Um, so in this current moment, we are experiencing an opportunity for survivors to work towards healing and liberation to find things that make them happy. It’s a great time for self reflection. Since most of us are spending the majority of our time within our homes, just chilling and watching Netflix, it’s a great time to do just that. Do some self care, try new things better yet, find people just like you, communicate with others, make new friends and get your story heard because you’re not alone. Moving forward, I would like to consider what it would look like for us to continue to prioritize self care and as a component of our healing justice and organizing. Recently, through Sisters in Strength, I supported in building out a healing toolkit for youth organizers, survivors and those needing support during this time of transition. I would like I would like to envision a world where self and community care is a priority. Even when it isn’t direct response to trauma.
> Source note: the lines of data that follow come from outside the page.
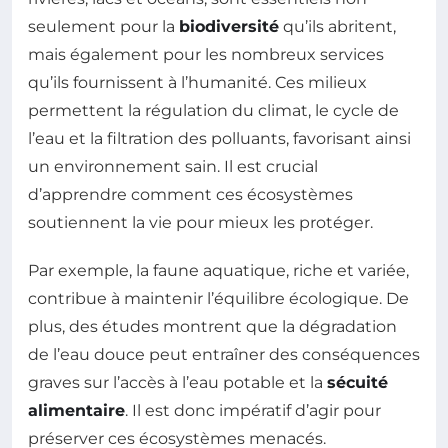
seulement pour la
biodiversité
qu’ils abritent,
mais également pour les nombreux services
qu’ils fournissent à l’humanité. Ces milieux
permettent la régulation du climat, le cycle de
l’eau et la filtration des polluants, favorisant ainsi
un environnement sain. Il est crucial
d’apprendre comment ces écosystèmes
soutiennent la vie pour mieux les protéger.
Par exemple, la faune aquatique, riche et variée,
contribue à maintenir l’équilibre écologique. De
plus, des études montrent que la dégradation
de l’eau douce peut entraîner des conséquences
graves sur l’accès à l’eau potable et la
sécuité
alimentaire
. Il est donc impératif d’agir pour
préserver ces écosystèmes menacés.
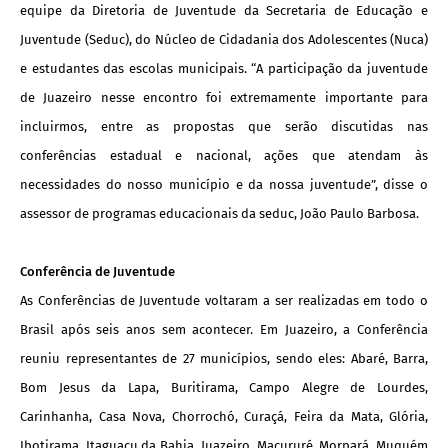
equipe da Diretoria de Juventude da Secretaria de Educação e
Juventude (Seduc), do Núcleo de Cidadania dos Adolescentes (Nuca)
e estudantes das escolas municipais. “A participação da juventude
de Juazeiro nesse encontro foi extremamente importante para
incluirmos, entre as propostas que serão discutidas nas
conferências estadual e nacional, ações que atendam às
necessidades do nosso município e da nossa juventude”, disse o
assessor de programas educacionais da seduc, João Paulo Barbosa.
Conferência de Juventude
As Conferências de Juventude voltaram a ser realizadas em todo o
Brasil após seis anos sem acontecer. Em Juazeiro, a Conferência
reuniu representantes de 27 municípios, sendo eles: Abaré, Barra,
Bom Jesus da Lapa, Buritirama, Campo Alegre de Lourdes,
Carinhanha, Casa Nova, Chorrochó, Curaçá, Feira da Mata, Glória,
Ibotirama, Itaguaçu da Bahia, Juazeiro, Macururé, Morpará, Muquém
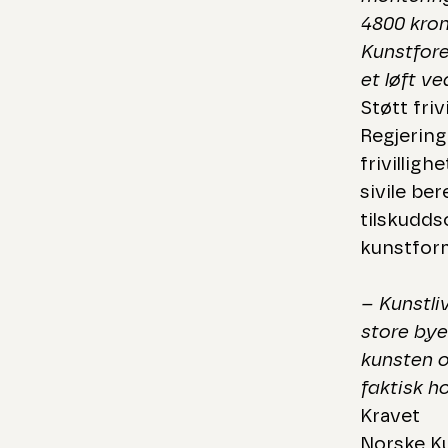
4800 krone
Kunstfore
et løft v
Støtt friv
Regjering
frivillig
sivile be
tilskuddso
kunstfor
– Kunstliv
store bye
kunsten o
faktisk h
Kravet
Norske Ku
I would like us to continue to think about the ways that we can show up for ourselves and others within the movement to end sexual violence and beyond.
Yes, yes, I feel like on that note, okay. Tarana, you have one more thing to say?
I didn’t realize that was off mute. But I will say that since I’m here, because I peeked into the questions that I saw this, about how this movement and this work can make more space for male survivors and survivors of child sexual abuse. And I hear that all the time and I find myself in places all over the world saying, The ’me too.’ Movement, and conversely, the movement to end sexual violence is not a woman’s movement. And we should be very clear even though when we speak, we oftentimes fail in this way and speak in very gendered language. And you see women all the time leading this because I mean, that’s just what we do. But there are men leaders, there are trans leaders, there gender nonconforming leaders, we recognize that not everybody identifies as a woman. This movement is not meant to be just for women or to benefit women and to answer that question, we certainly will do a better job of representing women and children. Many of us are survivors, like myself, of child sexual abuse, that’s where my work started. So that’s a really important thing, and I appreciate folks lifting it up. So on that note, my wildest dream, for us, of course, is healing for people and prevention so that we don’t have to have another generation being raised trying to figure out some of these questions.
Thank you. Tarana. Thank you to everyone who has joined us tonight. I want to name and close out by saying we invite you into building out our wildest dreams collectively. We invite you into thinking about and getting to the place where violence and harm is not a norm, it’s not something for which we need to be navigating. And so we invite you into that process with us. We thank you for being on this call tonight. We hope that we see you and the continued conversations ahead. Thank you very much.